Донна Кончетта и Винченцино молчат. Она сыплет из кулька кукурузу для цыплят, а он ключом ковыряет трещину в каменных перилах. Дон Дженнаро на мгновение падает духом, но только на мгновение. Потом он хватает художника за руки и начинает: «Джулио, может, ты боишься, что… Нет, брат мой, нет… Прошлое — это прошлое… И ты и я уже не те, что были.
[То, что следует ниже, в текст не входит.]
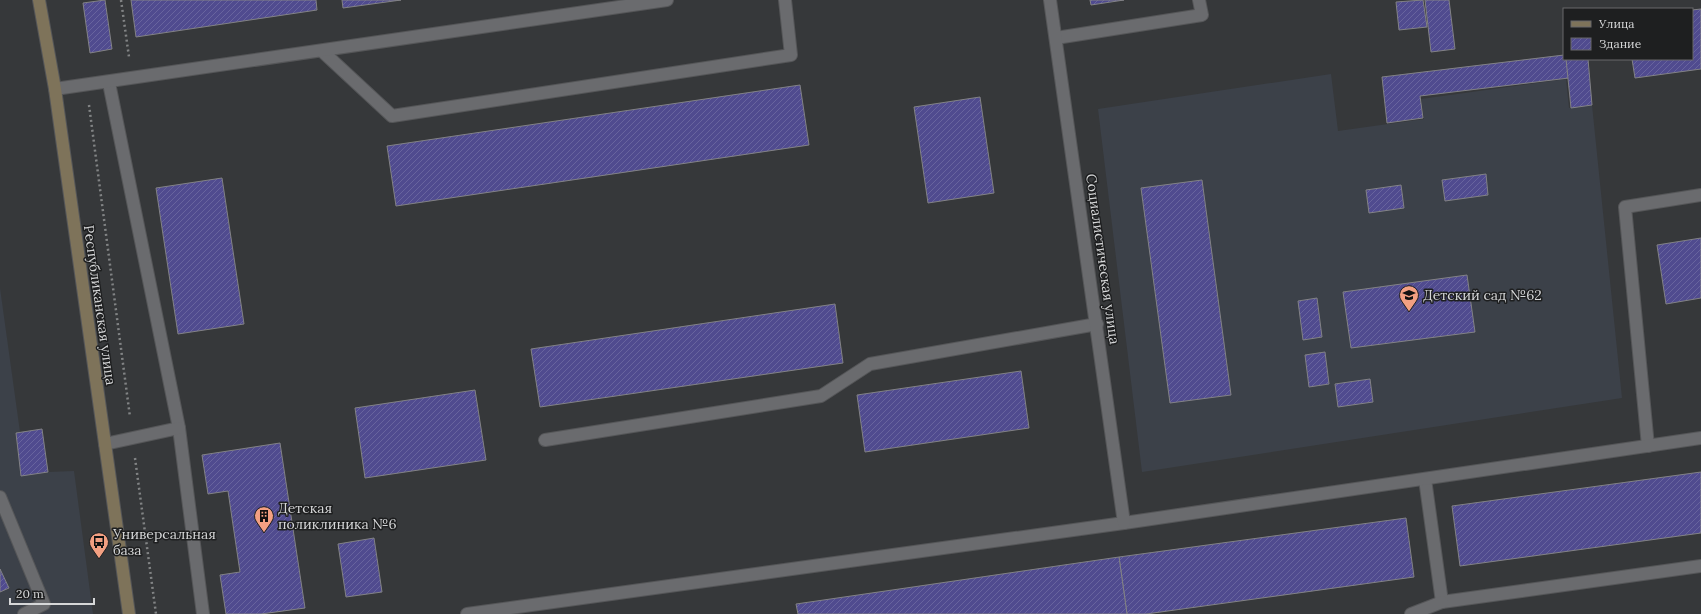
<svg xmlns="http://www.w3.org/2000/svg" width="1701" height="614" font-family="Lora,serif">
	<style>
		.built { fill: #3c4149 }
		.building { fill: url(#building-hatch); stroke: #828285 }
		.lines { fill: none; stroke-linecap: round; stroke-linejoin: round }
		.lane-casing { stroke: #555658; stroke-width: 14 }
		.street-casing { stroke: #555658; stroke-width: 14 }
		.secondary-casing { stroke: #555658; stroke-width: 14 }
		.path { stroke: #828485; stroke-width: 2.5; stroke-dasharray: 2 3; stroke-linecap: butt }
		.lane { stroke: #6a6b6e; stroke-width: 12 }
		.street { stroke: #6a6b6e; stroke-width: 12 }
		.secondary { stroke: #7e735a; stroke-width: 12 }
		.labels { text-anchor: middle; stroke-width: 3; stroke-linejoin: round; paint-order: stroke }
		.street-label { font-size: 14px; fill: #d6d7d8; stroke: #1e1f20 }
		.poi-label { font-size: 14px; fill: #d6d7d8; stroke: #1e1f20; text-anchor: start }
	</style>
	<defs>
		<pattern id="building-hatch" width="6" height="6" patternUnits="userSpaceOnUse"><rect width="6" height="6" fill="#504b8f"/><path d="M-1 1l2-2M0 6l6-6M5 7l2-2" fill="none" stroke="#68649e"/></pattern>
	</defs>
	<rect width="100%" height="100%" fill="#36383a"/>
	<g class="built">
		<polygon points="1331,74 1338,131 1424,119 1421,99 1566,79 1569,108 1592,105 1622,398 1142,472 1098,109"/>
		<polygon points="0,288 20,432 42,429 48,472 74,471 93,614 0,614"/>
	</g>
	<g class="building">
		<polygon points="105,0 112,49 90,53 83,3"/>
		<polygon points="131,0 316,0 317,10 136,37"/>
		<polygon points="342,0 401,0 343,8"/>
		<polygon points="1090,0 1124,0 1091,5"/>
		<polygon points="1423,0 1427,27 1399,30 1396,2"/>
		<polygon points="1425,0 1449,0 1455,49 1431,52"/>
		<polygon points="1701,9 1701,69 1635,78 1632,59 1692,59 1692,10"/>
		<polygon points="1564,55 1564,59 1566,59 1569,78 1420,96 1423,118 1387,123 1382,77"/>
		<polygon points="1566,59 1588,59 1592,105 1571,108"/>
		<polygon points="800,85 809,145 396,206 387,146"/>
		<polygon points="980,97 994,193 928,203 914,107"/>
		<polygon points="1486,174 1488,195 1445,201 1442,180"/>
		<polygon points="222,178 244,324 178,334 156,188"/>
		<polygon points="1202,180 1231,395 1170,403 1141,188"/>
		<polygon points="1401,185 1404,208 1369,213 1366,190"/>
		<polygon points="1701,238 1701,298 1666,304 1657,245"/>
		<polygon points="1467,275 1475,332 1351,348 1343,292"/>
		<polygon points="1317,298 1322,337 1303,340 1298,301"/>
		<polygon points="835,304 843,363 540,407 531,349"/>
		<polygon points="1325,352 1329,384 1309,387 1305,355"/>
		<polygon points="1021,371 1029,428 865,452 857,395"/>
		<polygon points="1370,379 1373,402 1338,407 1335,384"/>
		<polygon points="475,390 486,460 365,478 355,408"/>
		<polygon points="42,429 48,472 21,476 16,433"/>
		<polygon points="280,443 305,608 261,614 226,614 220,575 240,572 228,491 208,494 202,455"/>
		<polygon points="1701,472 1701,533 1460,566 1452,506"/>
		<polygon points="1406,518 1414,577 1146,614 1127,614 1119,557"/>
		<polygon points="374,538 382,592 346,597 338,544"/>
		<polygon points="1119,557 1127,614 798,614 796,604"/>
		<polygon points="0,569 9,588 0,592"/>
	</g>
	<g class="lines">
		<g class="lane-casing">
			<g id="lane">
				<polyline points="1056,38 1202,15 1199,0"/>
				<polyline points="322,51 392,116 791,55 785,0"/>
				<polyline points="109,83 179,428 203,614"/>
				<polyline points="55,89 667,0"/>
				<polyline points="545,440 821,396 870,364 1097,324"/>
				<polyline points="105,444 179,428"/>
				<polyline points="1648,446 1625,207 1701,195"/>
				<polyline points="1425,479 1442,602 1701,566"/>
				<polyline points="0,497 44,604 24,614"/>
				<polyline points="467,614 1124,523 1701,438"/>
				<polyline points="1411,614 1442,602"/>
			</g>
		</g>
		<g class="street-casing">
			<polyline id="street" points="1050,0 1124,523"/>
		</g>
		<g class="secondary-casing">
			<polyline id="secondary" points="39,0 55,89 129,614"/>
		</g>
		<g class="path">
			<polyline points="121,0 129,57"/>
			<polyline points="89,105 130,417"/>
			<polyline points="135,458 156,614"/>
		</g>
		<use href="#lane" class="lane"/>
		<use href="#street" class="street"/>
		<use href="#secondary" class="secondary"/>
	</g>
	<defs>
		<g id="school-pin" transform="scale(1)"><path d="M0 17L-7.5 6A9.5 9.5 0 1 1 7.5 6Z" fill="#f3a082" stroke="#1e1f20"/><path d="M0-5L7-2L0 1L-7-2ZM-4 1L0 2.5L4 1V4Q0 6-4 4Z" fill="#111"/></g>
		<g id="building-pin" transform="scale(1)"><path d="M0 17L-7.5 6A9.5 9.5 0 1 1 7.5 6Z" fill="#f3a082" stroke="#1e1f20"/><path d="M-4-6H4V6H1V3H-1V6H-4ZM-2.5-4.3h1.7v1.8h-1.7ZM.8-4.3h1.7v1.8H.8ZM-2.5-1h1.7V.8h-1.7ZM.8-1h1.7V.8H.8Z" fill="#111"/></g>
		<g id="bus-pin" transform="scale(1)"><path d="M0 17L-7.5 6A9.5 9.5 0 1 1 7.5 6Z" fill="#f3a082" stroke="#1e1f20"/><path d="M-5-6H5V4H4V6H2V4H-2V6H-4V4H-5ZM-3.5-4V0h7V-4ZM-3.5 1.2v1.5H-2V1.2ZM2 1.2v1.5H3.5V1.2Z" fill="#111"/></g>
	</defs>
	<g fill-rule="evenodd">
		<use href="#school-pin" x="1409" y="295"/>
		<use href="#building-pin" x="264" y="516"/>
		<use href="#bus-pin" x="99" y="542"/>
	</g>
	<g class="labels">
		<g class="street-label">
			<text transform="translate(1103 259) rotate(82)" y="5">Социалистическая улица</text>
			<text transform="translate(100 305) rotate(82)" y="5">Республиканская улица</text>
		</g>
		<g class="poi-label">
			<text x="1423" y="300">Детский сад №62</text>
			<text x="278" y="513">Детская<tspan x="278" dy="16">поликлиника №6</tspan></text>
			<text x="113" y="539">Универсальная<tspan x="113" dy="16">база</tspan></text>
		</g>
	</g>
	<rect x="1563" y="8" width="130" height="52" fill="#1e1f20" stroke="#68696a"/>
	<rect x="1571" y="21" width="20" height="6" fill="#7e735a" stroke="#68696a"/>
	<text x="1599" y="28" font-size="12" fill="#d6d7d8">Улица</text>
	<rect x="1571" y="38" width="20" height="12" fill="url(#building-hatch)" stroke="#68696a"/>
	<text x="1599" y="48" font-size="12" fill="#d6d7d8">Здание</text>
	<path d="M10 598v6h84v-6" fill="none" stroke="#d6d7d8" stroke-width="2"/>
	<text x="16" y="598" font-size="12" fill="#d6d7d8" stroke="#1e1f20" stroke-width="3" paint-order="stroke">20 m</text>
</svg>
Вот, бери, я их даже считать не буду». Отец, сын и святой дух! Это неслыханно! Карилло вынимает бумажник и опорожняет его, буквально опорожняет в карманы Маффеттоне. «И не вздумай возражать! Даже убийца может рассчитывать, что правосудие выполнит его последнюю просьбу. А у тебя хватает духу отвергнуть мое послед нее желание! До свиданья, я зайду через неделю посмотреть эскизы. Я полностью полагаюсь на твою фантазию». И он удаляется. Окаменевший на мгновение дон Джулио кричит ему вслед (голос у него жалобный и очень чистый на высоких нотах): «Нет! Я сказал нет! Это дурное дело, и я за него не возьмусь!» Он падает на стул, у него дрожат колени. Донна Кончетта и Винченцо подбегают к нему. «Что тут дурного? Почему бы тебе не согласиться?» — спрашивает синьора Маффеттоне, и ее голос сладок, как материнское молоко.
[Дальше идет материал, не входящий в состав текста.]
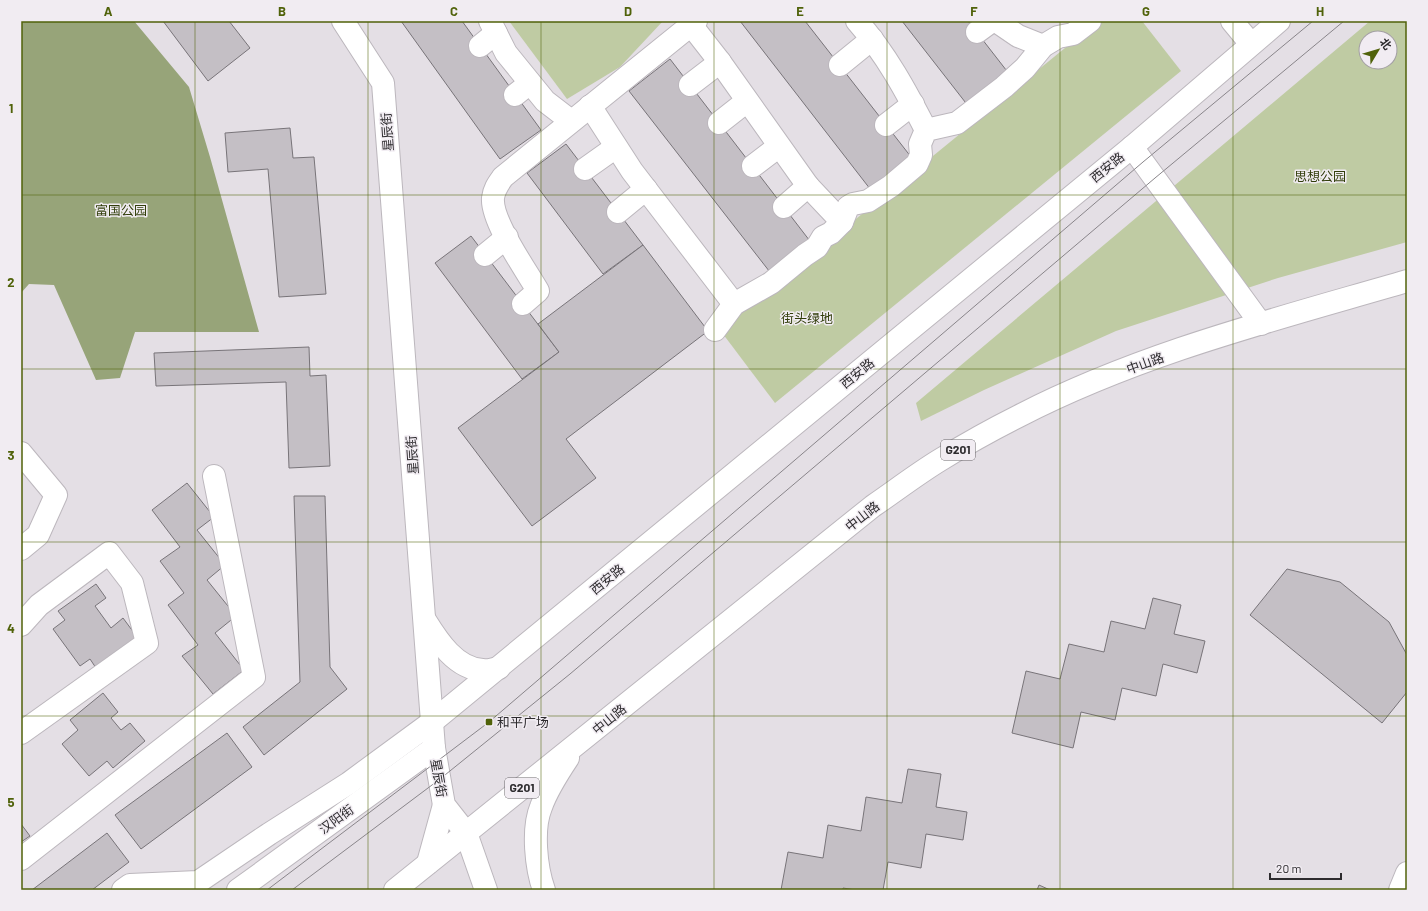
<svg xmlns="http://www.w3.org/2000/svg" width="1428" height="911" font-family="Barlow,'Noto Sans SC',sans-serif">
  <rect width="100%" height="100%" fill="#e4dfe5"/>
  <g fill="#bfcba3" fill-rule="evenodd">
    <path d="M509,21H663L620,67L567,99Z"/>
    <path d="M1098,21H1142L1181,71L775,403L720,330Z"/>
    <path d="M1370,21H1407V242L1278,278L1116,331L984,390L921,421L916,403ZM1366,38H1390V62H1366Z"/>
  </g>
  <path fill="#97a479" d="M21,21H134L189,87L210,157L259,332H135L120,378L96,380L54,285L29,284L21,293Z"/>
  <g fill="#c4bfc5" stroke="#787479">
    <path d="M163,21H229L250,48L208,81Z"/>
    <path d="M401,21H462L541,130L500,159Z"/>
    <path d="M740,21H805L915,162L874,194Z"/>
    <path d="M902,21H968L1010,75L969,107Z"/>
    <path d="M670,59L813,245L773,276L629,91Z"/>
    <path d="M290,128L293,158L314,157L326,294L279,297L268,169L228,172L225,133Z"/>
    <path d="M566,144L643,245L603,274L527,173Z"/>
    <path d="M471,236L559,352L522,379L435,263Z"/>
    <path d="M643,245L708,331L566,439L596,478L532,526L458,428L559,352L538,324Z"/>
    <path d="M309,347L310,376L326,375L330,466L289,468L286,382L156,386L154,353Z"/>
    <path d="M187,483L214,517L197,530L225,565L207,580L236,616L215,633L244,670L213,694L182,656L198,645L168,605L184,593L160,561L180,547L152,510Z"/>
    <path d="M294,496H325L330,667L347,689L264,755L243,727L300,682Z"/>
    <path d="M1287,569L1340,582L1389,622L1407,655V692L1382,723L1250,615Z"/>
    <path d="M96,584L106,598L95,606L111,628L123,618L140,641L98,671L90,659L80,666L53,629L65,620L58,611Z"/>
    <path d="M1153,598L1181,605L1174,634L1205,641L1197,673L1163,664L1156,696L1122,688L1115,720L1081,712L1073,748L1012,733L1026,671L1060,679L1069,644L1104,652L1111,621L1145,629Z"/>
    <path d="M103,693L118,712L111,718L121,730L130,723L145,741L113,768L107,761L89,776L62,744L78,730L70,720Z"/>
    <path d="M227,733L252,767L141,849L115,815Z"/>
    <path d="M908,769L941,774L936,807L967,812L963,840L926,834L921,868L888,862L883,890H855L843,888V890H781L788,852L823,858L828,825L861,831L866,797L902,803Z"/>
    <path d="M21,824L30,836L21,842Z"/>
    <path d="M107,833L129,862L92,890H32Z"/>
    <path d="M1039,885L1050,890H1037Z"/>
  </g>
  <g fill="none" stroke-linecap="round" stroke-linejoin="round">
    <g stroke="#bcb7bd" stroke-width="24">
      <g id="minor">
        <path d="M343,21L383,83L434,748L444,805L466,833L486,890"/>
        <path d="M490,21L506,53L545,101L571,121"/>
        <path d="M688,21L720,62L808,186L842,222"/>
        <path d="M857,21C886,54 906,91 926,130"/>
        <path d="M996,21L1018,36L1043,46"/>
        <path d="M1232,21L1251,44"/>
        <path d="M977,32L992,21"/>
        <path d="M480,46L496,33"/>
        <path d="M840,65L872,39"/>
        <path d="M690,85L720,62"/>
        <path d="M515,95L530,83"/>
        <path d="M590,106L632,171L734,304"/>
        <path d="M719,123L747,101"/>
        <path d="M886,125L913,104"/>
        <path d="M1132,147L1261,324"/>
        <path d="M753,166L778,147"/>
        <path d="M585,169L616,147"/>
        <path d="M784,207L808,186"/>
        <path d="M618,212L646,189"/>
        <path d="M485,255L507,237"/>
        <path d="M523,304L538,291C526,270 491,221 493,198C494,189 498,184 503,177L696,21"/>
        <path d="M715,330L734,304L771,283L805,255L817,247L823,237L831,233L842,222L848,207L853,204L868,201L891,186L917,164L921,155L920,144L926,130L957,123L1004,87L1025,68L1043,46L1058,37L1073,34L1090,21"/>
        <path d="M21,453L56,495L38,535L21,549"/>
        <path d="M425,620C438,641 456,669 483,670C488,671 494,669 499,668"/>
        <path d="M21,625L39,605L109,553L132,583L147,643L21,733"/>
        <path d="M21,859L254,677L214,476"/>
        <path d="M123,890L130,885L198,882L269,834L349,783L432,722L1132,147L1279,21"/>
        <path d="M238,890L434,748"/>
        <path d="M1400,890L1407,873"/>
      </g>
    </g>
    <g stroke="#bcb7bd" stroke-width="24">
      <g id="highway">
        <path d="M428,863L444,805"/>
        <path d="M395,890L873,506C895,491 917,474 940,460C966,444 993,429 1019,416C1141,353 1277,319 1407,281"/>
        <path d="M544,890C536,868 532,829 541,807C547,790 558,773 568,758"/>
      </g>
    </g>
    <use href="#minor" stroke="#fff" stroke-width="22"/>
    <use href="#highway" stroke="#fff" stroke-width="22"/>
    <g stroke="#89858a" stroke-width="1">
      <path d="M267,890L489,722L1143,162L1313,21"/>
      <path d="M292,890L440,779L570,674L1155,178L1344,21"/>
    </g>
  </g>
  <path fill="none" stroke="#50620a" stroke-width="1" stroke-opacity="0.55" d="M195,21V890M368,21V890M541,21V890M714,21V890M887,21V890M1060,21V890M1233,21V890M21,195H1407M21,369H1407M21,542H1407M21,716H1407"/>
  <rect fill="#50620a" stroke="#f1ecf2" stroke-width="1.5" x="485" y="718" width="8" height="8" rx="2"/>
  <g text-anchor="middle" stroke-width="3" stroke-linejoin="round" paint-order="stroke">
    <g fill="#f1ecf2" stroke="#686569" stroke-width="1">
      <rect x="941" y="440" width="34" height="20" rx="3"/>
      <rect x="505" y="778" width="34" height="20" rx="3"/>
    </g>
    <g font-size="12" font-weight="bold" fill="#2d2b2e">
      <text x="958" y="454">G201</text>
      <text x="522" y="792">G201</text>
    </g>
    <g font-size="13" fill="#2d2b2e" stroke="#f1ecf2">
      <text transform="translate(387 132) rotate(-94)" y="5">星辰街</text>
      <text transform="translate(1107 167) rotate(-39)" y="5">西安路</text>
      <text transform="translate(1145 363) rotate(-20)" y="5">中山路</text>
      <text transform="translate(857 373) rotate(-39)" y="5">西安路</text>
      <text transform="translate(412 455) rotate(-94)" y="5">星辰街</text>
      <text transform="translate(862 516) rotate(-38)" y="5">中山路</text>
      <text transform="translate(607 579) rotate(-39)" y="5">西安路</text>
      <text transform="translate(609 719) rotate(-39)" y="5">中山路</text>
      <text transform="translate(439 778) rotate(80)" y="5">星辰街</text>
      <text transform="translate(336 819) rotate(-36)" y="5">汉阳街</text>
    </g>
    <g font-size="13" fill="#323e0b" stroke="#f1ecf2">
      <text x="1320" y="181">思想公园</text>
      <text x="121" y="215">富国公园</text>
      <text x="807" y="323">街头绿地</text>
    </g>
    <g font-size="13" fill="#2d2b2e" stroke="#f1ecf2" text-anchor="start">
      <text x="497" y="727">和平广场</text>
    </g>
  </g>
  <rect width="1428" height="911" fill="none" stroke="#f1ecf2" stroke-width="44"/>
  <g transform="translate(1378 50) rotate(52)"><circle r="19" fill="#f1ecf2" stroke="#a39fa4"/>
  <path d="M0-3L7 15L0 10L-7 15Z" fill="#50620a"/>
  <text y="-6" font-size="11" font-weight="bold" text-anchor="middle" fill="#2d2b2e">北</text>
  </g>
  <path d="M1270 873v6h71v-6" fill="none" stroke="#2d2b2e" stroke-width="2"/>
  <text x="1276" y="873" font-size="12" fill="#2d2b2e" stroke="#f1ecf2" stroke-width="3" paint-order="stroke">20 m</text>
  <rect x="22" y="22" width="1384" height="867" fill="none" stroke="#50620a" stroke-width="1.5"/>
  <g font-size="13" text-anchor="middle" font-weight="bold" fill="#50620a">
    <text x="108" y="16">A</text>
    <text x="282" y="16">B</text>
    <text x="454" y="16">C</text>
    <text x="628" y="16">D</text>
    <text x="800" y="16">E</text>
    <text x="974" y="16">F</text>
    <text x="1146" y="16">G</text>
    <text x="1320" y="16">H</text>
    <text x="11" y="113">1</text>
    <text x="11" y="287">2</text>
    <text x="11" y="460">3</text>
    <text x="11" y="633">4</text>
    <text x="11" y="807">5</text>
  </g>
</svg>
Возбужденный и расчувствовавшийся дон Джулио стонет: «Ты бы в Милане с ним встретилась, в Милане! Он соловьем заливался, а я в это время питался вареными лягушками. А знаешь, что он мне дал за того тетерева, которого я потом так и не сумел повторить? Пару старых башмаков. А когда приходил клиент, меня, как слугу, выставляли за дверь, чтобы я не слышал их разговоров. А разве не отказывал он мне в декабре, в туман и стужу, разве не отказывал он мне в горсти угля? Клянусь тебе, что мое чистилище на земле называется дон Дженнаро Карилло!» Молчание. Потом донна Кончетта гладит его по голове и шепчет: «Но сейчас-то он просит у тебя могилу, так сделай ему ее, сделай получше, от всей души!»
Расстроенный Маффеттоне качает головой: «Это невозможно. Пойми ты: ведь мрамор говорит, мрамор объясняет, мрамор так же прозрачен, как вода. Понимающий человек только посмотрит на это надгробие и сразу скажет: «Нет, это не прекрасная мечта погребенного здесь дона Дженнаро, это злая мысль живого Джулио Маффеттоне!» Кончетта, пойми, перед мрамором во мне должен пробуждаться судья, а не жулик. Пойди-ка сейчас в Сириньяно, разыщи дона Дженнаро и отдай ему деньги. И не спорь, имей хоть немножечко терпения».